Stored data
= = = =
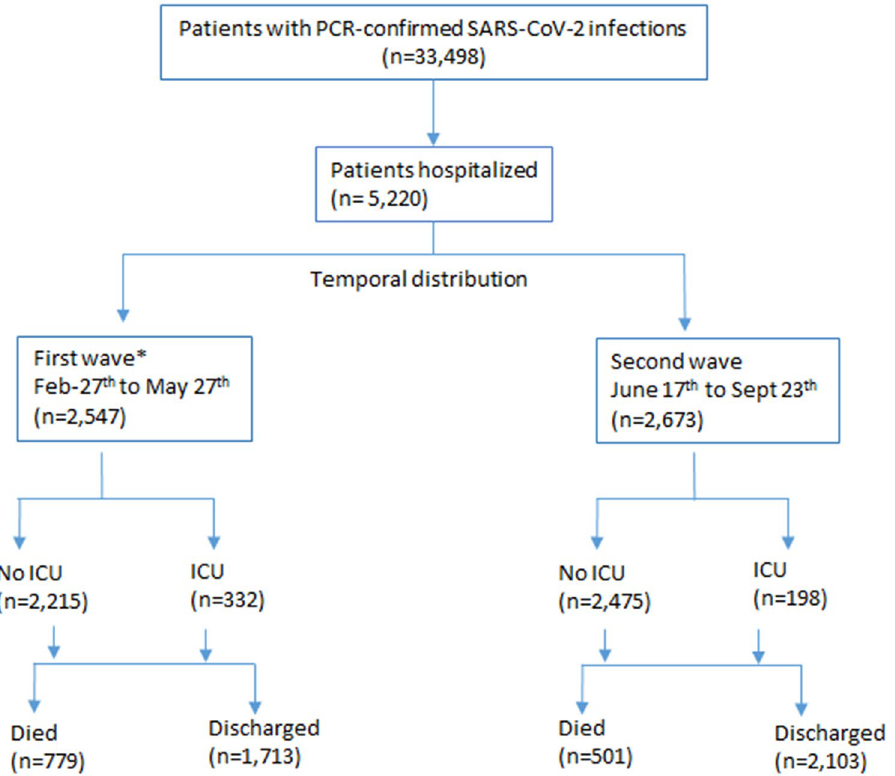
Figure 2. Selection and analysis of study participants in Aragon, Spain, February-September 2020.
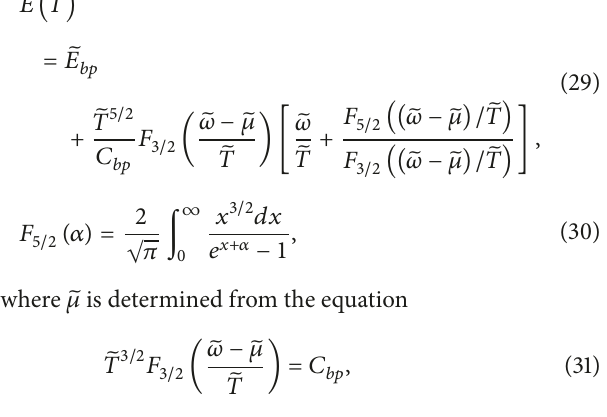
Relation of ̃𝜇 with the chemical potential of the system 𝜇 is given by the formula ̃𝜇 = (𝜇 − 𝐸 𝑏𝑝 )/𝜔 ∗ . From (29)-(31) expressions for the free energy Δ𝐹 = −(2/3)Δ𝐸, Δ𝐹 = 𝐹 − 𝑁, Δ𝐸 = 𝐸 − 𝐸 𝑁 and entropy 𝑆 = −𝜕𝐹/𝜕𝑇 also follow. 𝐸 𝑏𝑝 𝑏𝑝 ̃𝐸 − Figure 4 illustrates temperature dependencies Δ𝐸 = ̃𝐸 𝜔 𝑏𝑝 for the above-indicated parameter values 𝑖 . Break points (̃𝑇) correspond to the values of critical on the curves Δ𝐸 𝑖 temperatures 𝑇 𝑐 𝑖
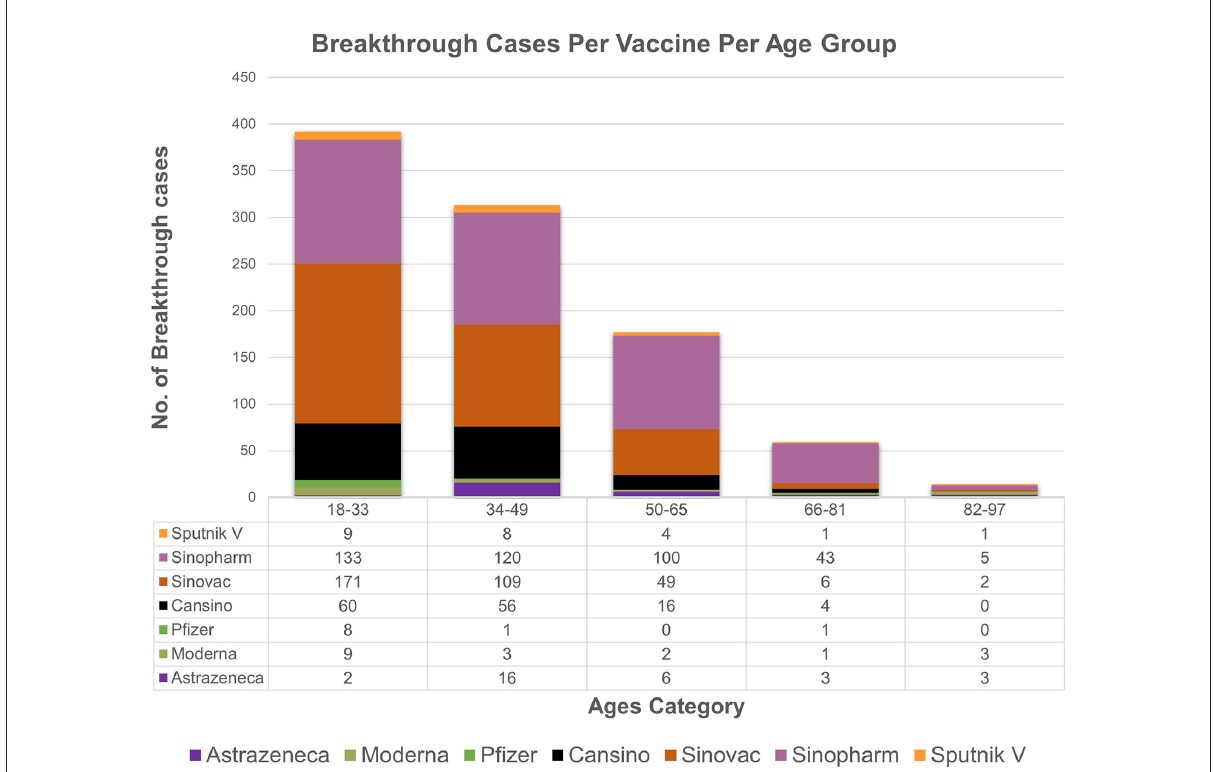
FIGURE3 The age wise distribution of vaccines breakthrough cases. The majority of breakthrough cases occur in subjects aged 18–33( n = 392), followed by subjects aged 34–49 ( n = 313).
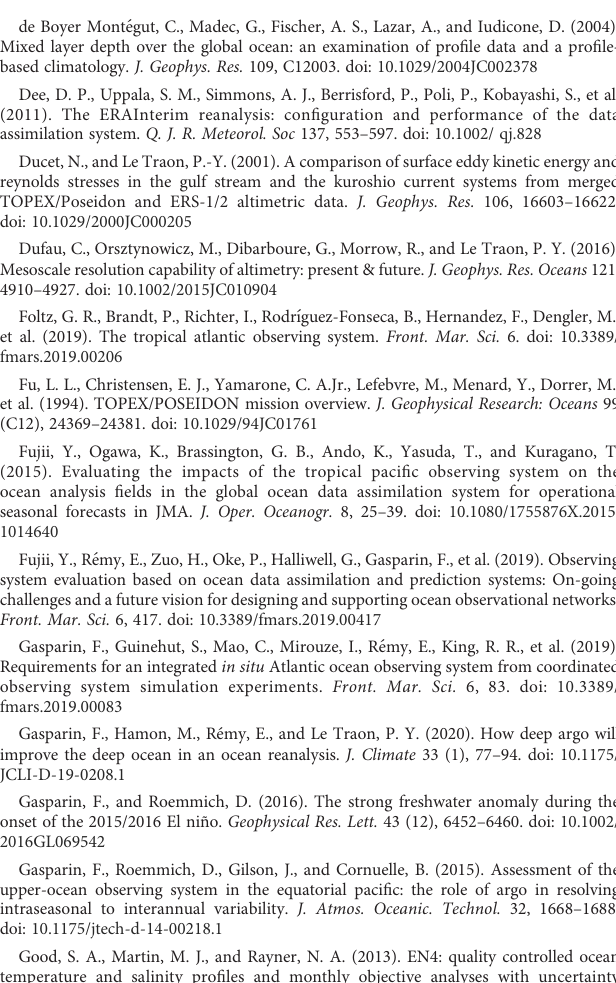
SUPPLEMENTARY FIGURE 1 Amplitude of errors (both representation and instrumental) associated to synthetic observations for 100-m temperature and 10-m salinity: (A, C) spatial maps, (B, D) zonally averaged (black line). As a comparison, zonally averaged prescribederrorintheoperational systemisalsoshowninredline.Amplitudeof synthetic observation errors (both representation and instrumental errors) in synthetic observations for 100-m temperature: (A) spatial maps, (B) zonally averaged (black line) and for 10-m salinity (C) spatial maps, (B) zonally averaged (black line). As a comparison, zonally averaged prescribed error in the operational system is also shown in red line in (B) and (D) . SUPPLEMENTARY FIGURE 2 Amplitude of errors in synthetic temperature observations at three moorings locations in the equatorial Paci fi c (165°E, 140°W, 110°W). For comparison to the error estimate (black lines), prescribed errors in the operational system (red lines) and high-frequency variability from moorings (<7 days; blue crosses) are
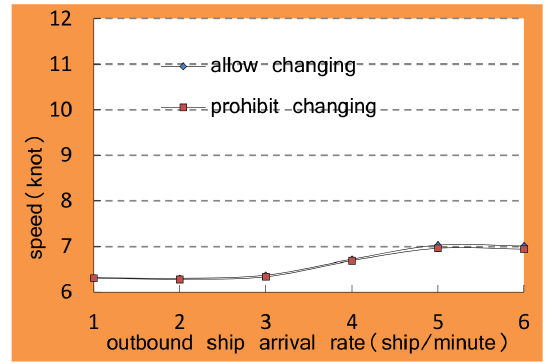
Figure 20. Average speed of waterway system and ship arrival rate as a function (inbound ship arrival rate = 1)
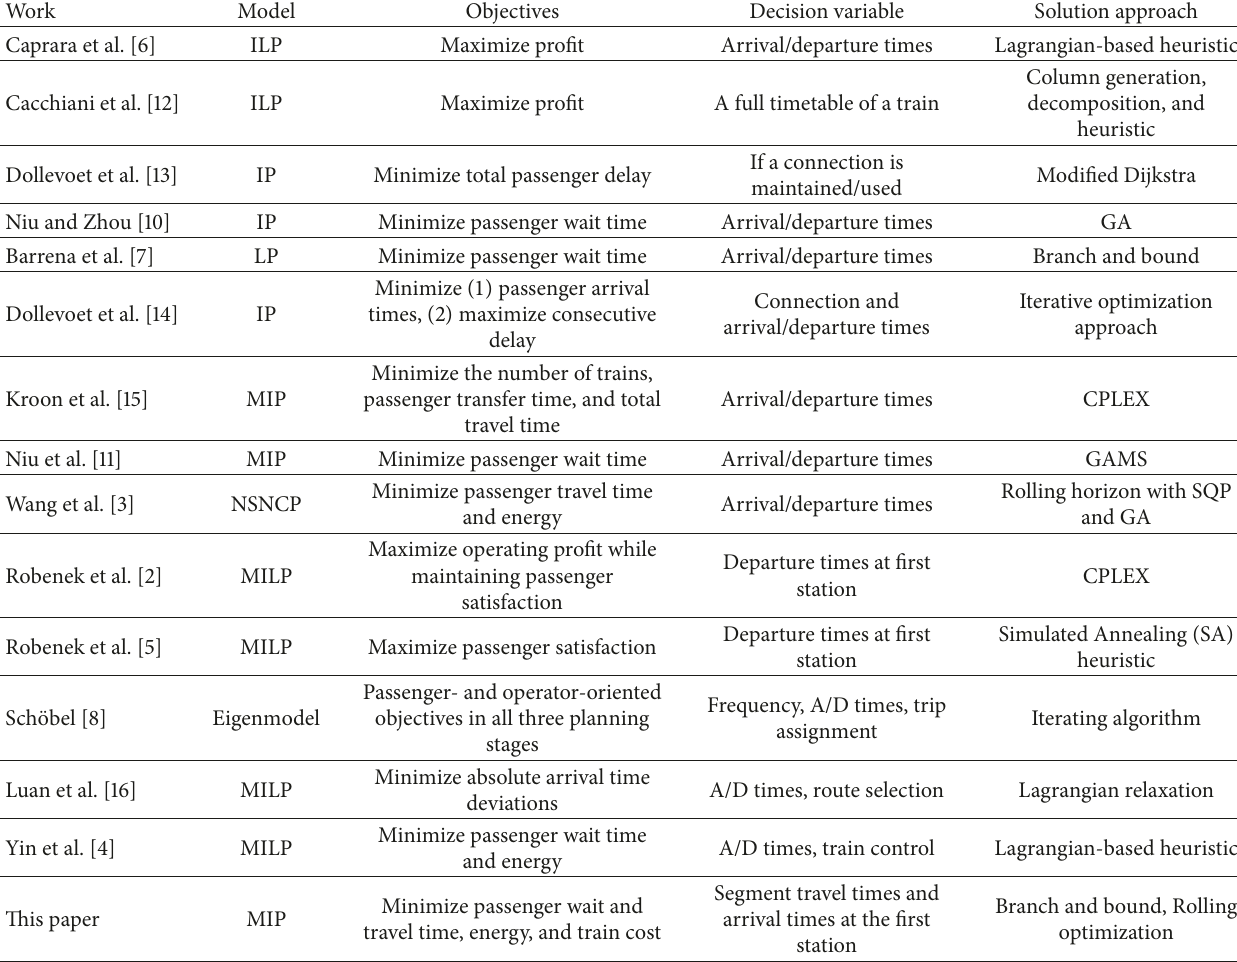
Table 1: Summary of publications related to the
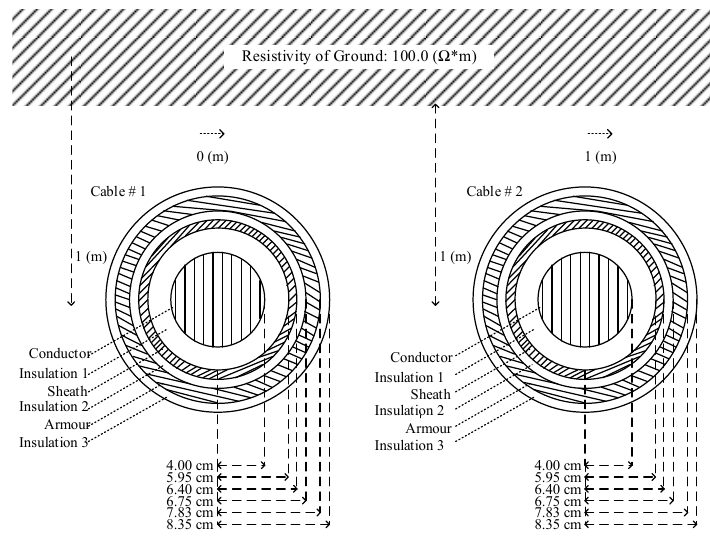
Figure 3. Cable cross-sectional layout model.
= = = =
• **What you have to do**
Omit the pictures. Print, word for word, the lines from the beginning of the entries above through the line that holds "FIGURE3 The age".

• **Answer to this problem**
Figure 2. Selection and analysis of study participants in Aragon, Spain, February-September 2020.
Relation of ̃𝜇 with the chemical potential of the system 𝜇 is given by the formula ̃𝜇 = (𝜇 − 𝐸 𝑏𝑝 )/𝜔 ∗ . From (29)-(31) expressions for the free energy Δ𝐹 = −(2/3)Δ𝐸, Δ𝐹 = 𝐹 − 𝑁, Δ𝐸 = 𝐸 − 𝐸 𝑁 and entropy 𝑆 = −𝜕𝐹/𝜕𝑇 also follow. 𝐸 𝑏𝑝 𝑏𝑝 ̃𝐸 − Figure 4 illustrates temperature dependencies Δ𝐸 = ̃𝐸 𝜔 𝑏𝑝 for the above-indicated parameter values 𝑖 . Break points (̃𝑇) correspond to the values of critical on the curves Δ𝐸 𝑖 temperatures 𝑇 𝑐 𝑖
FIGURE3 The age wise distribution of vaccines breakthrough cases. The majority of breakthrough cases occur in subjects aged 18–33( n = 392), followed by subjects aged 34–49 ( n = 313).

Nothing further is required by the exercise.